Perto de uma centena de investigadores com bolsa ou vínculos precários concentraram-se esta quinta-feira junto ao Pólo Universitário da Asprela, no Porto, para exigir “condições de trabalho e de vida dignas”, numa iniciativa da Associação de Bolseiros de Investigação Científica (ABIC).

“A precariedade pode levar-nos a viver na rua”, desabafa Marta Lopes, representante dos estudantes de doutoramento do Instituto de Investigação e Inovação em Saúde (I3S) da Universidade do Porto.

A frase foi dita perante dezenas de pessoas do Porto e de instituições do Minho, sejam bolseiros de investigação ou investigadores contratados com vínculo precário, que partilham, nas declarações aos jornalistas, as palavras “angústia”, “injustiça” e “ansiedade”.

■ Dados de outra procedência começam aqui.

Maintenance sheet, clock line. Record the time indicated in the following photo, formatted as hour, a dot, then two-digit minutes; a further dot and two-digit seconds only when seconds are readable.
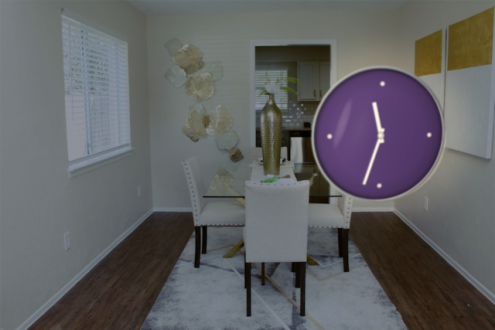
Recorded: 11.33
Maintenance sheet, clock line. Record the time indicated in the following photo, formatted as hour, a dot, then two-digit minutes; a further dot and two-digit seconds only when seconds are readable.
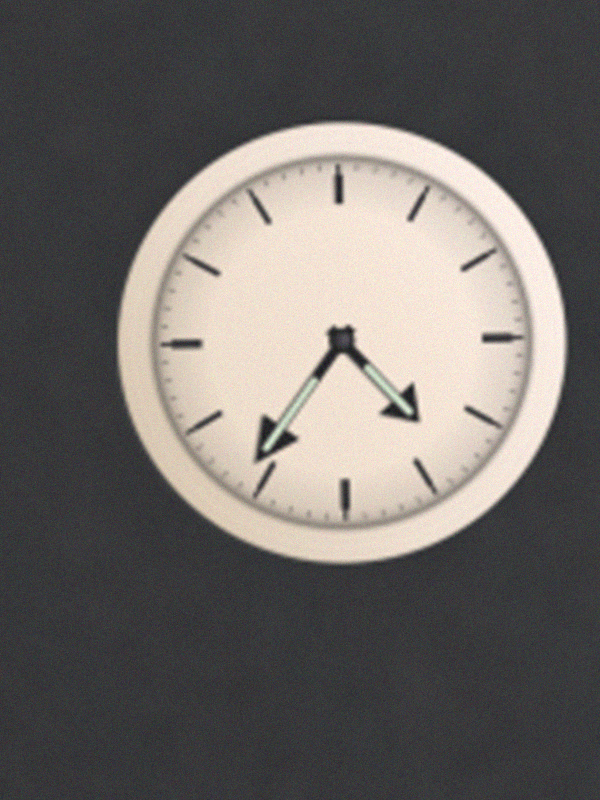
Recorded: 4.36
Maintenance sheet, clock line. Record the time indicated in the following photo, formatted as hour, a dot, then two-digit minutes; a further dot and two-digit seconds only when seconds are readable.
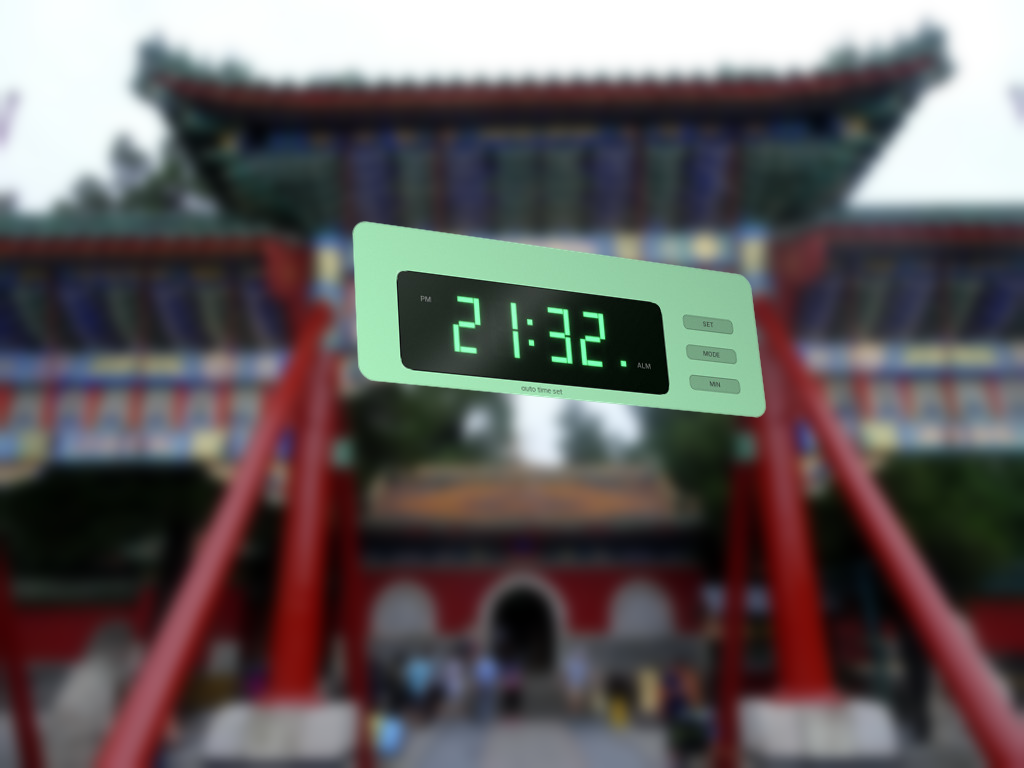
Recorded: 21.32
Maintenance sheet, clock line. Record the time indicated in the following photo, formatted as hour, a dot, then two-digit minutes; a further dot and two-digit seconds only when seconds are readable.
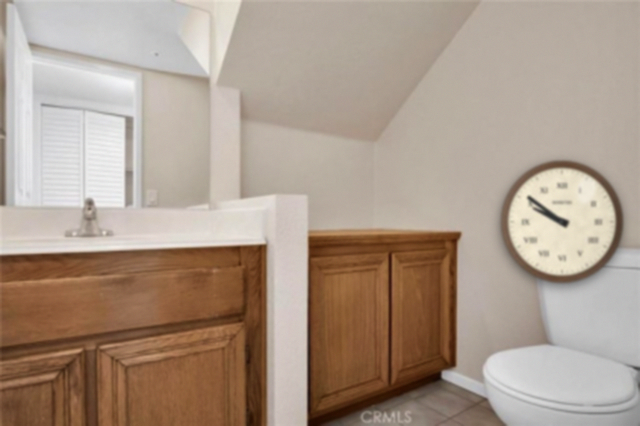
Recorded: 9.51
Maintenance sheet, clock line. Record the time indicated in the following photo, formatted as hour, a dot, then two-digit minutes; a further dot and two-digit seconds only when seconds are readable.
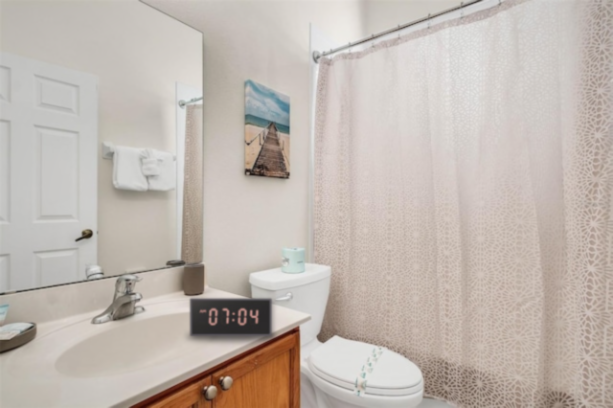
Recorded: 7.04
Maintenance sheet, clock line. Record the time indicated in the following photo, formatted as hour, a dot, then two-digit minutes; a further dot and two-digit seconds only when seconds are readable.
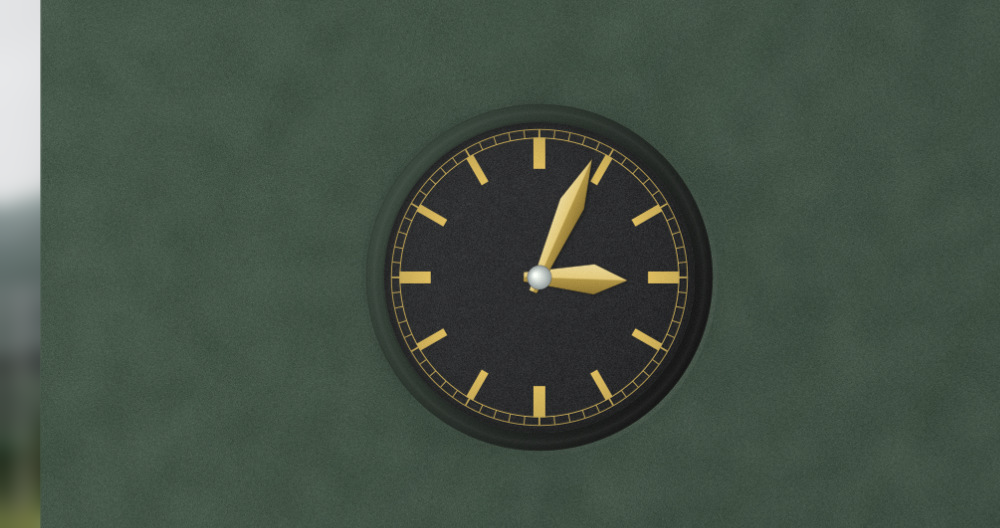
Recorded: 3.04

O cenário inclui faixas com questões como “Somos Universidade. Precários para sempre?” ou “Bolsas de Investigação = Liberdade de Exploração” e os desabafos, ao microfone, pessoais ou em nome de colectivos de vários institutos, são intercalados por palavras de ordem: “Para a Ciência avançar é preciso contratar” e “Contratos sim, bolsas não. Queremos a carreira na investigação”.

Em causa estão reivindicações que, dizem todos, “não são de hoje e se arrastam há muitos anos”.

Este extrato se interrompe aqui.